→ **ASSIGNED TASK**
Read through the data and report every line in which the word "right" occurs.

→ **EXERCISE INPUT**
**********
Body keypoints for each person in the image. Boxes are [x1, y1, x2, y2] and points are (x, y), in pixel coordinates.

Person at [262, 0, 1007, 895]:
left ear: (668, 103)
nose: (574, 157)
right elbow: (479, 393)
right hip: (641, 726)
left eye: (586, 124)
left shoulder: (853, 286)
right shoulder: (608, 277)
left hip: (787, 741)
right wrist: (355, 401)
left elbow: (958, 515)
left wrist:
**********
→ **SOLUTION TO THE EXERCISE**
right elbow: (479, 393)
right hip: (641, 726)
right shoulder: (608, 277)
right wrist: (355, 401)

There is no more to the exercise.